◆ Exercise objective: Present every line of text in the data below as a numbered list, skipping any blank lines. Leave the pictures out of the answer.

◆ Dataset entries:
-------------------------

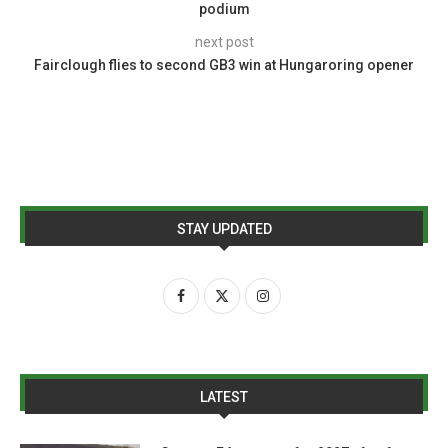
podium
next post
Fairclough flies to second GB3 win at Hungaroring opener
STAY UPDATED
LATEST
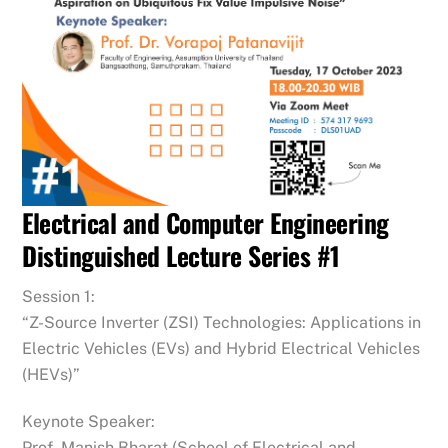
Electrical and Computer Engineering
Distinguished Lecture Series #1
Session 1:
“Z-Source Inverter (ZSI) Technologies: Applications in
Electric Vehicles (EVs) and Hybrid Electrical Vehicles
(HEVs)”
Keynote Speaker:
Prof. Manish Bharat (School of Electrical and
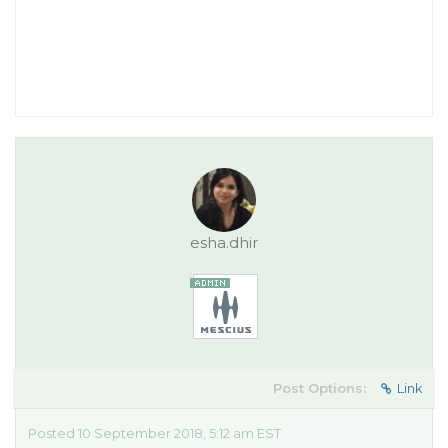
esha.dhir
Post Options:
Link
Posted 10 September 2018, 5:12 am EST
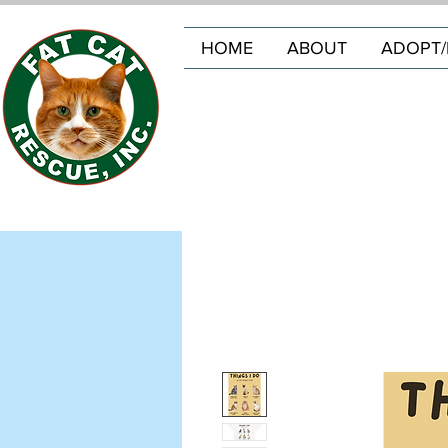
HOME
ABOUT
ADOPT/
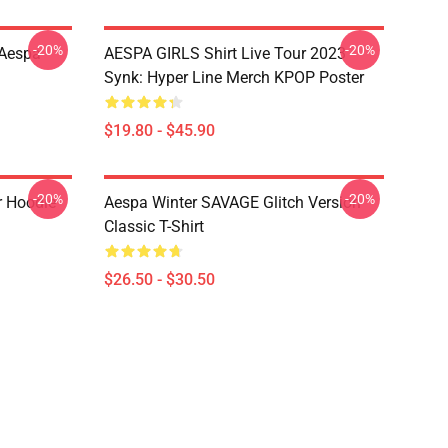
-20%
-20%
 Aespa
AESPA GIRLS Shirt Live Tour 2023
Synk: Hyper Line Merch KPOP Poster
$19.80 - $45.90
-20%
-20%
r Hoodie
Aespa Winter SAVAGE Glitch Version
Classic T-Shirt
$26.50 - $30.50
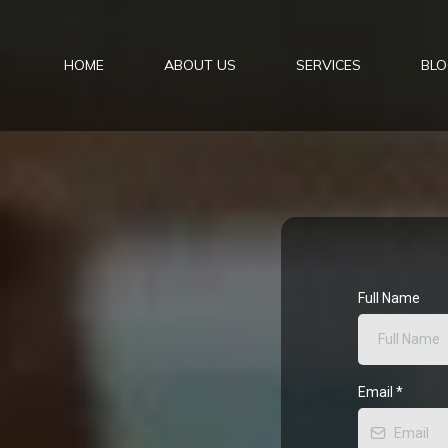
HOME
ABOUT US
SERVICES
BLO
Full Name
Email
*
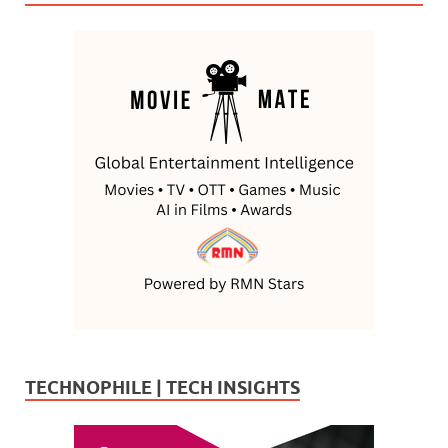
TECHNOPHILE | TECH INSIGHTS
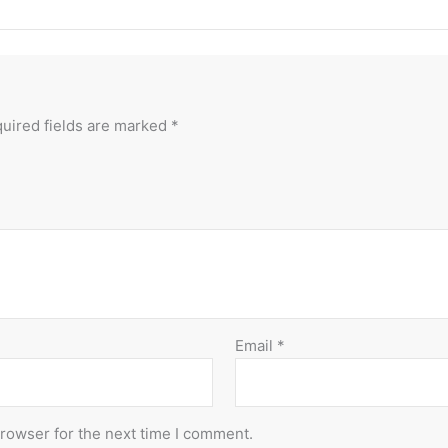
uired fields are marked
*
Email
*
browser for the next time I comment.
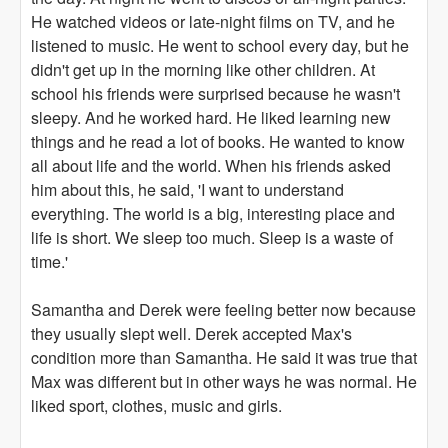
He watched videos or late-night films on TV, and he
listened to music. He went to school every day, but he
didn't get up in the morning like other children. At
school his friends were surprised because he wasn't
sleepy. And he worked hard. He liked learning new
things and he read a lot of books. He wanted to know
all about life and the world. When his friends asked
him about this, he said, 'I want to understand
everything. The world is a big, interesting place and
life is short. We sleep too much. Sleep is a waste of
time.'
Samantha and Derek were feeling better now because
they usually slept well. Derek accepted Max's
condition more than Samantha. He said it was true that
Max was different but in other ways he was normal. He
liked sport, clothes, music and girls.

-------------------------

◆ Written solution:
1. podium
2. next post
3. Fairclough flies to second GB3 win at Hungaroring opener
4. STAY UPDATED
5. LATEST
6. Electrical and Computer Engineering
7. Distinguished Lecture Series #1
8. Session 1:
9. “Z-Source Inverter (ZSI) Technologies: Applications in
10. Electric Vehicles (EVs) and Hybrid Electrical Vehicles
11. (HEVs)”
12. Keynote Speaker:
13. Prof. Manish Bharat (School of Electrical and
14. esha.dhir
15. Post Options:
16. Link
17. Posted 10 September 2018, 5:12 am EST
18. HOME
19. ABOUT
20. ADOPT/
21. -20%
22. -20%
23.  Aespa
24. AESPA GIRLS Shirt Live Tour 2023
25. Synk: Hyper Line Merch KPOP Poster
26. $19.80 - $45.90
27. -20%
28. -20%
29. r Hoodie
30. Aespa Winter SAVAGE Glitch Version
31. Classic T-Shirt
32. $26.50 - $30.50
33. HOME
34. ABOUT US
35. SERVICES
36. BLO
37. Full Name
38. Email
39. *
40. TECHNOPHILE | TECH INSIGHTS
41. uired fields are marked
42. *
43. Email
44. *
45. browser for the next time I comment.
46. He watched videos or late-night films on TV, and he
47. listened to music. He went to school every day, but he
48. didn't get up in the morning like other children. At
49. school his friends were surprised because he wasn't
50. sleepy. And he worked hard. He liked learning new
51. things and he read a lot of books. He wanted to know
52. all about life and the world. When his friends asked
53. him about this, he said, 'I want to understand
54. everything. The world is a big, interesting place and
55. life is short. We sleep too much. Sleep is a waste of
56. time.'
57. Samantha and Derek were feeling better now because
58. they usually slept well. Derek accepted Max's
59. condition more than Samantha. He said it was true that
60. Max was different but in other ways he was normal. He
61. liked sport, clothes, music and girls.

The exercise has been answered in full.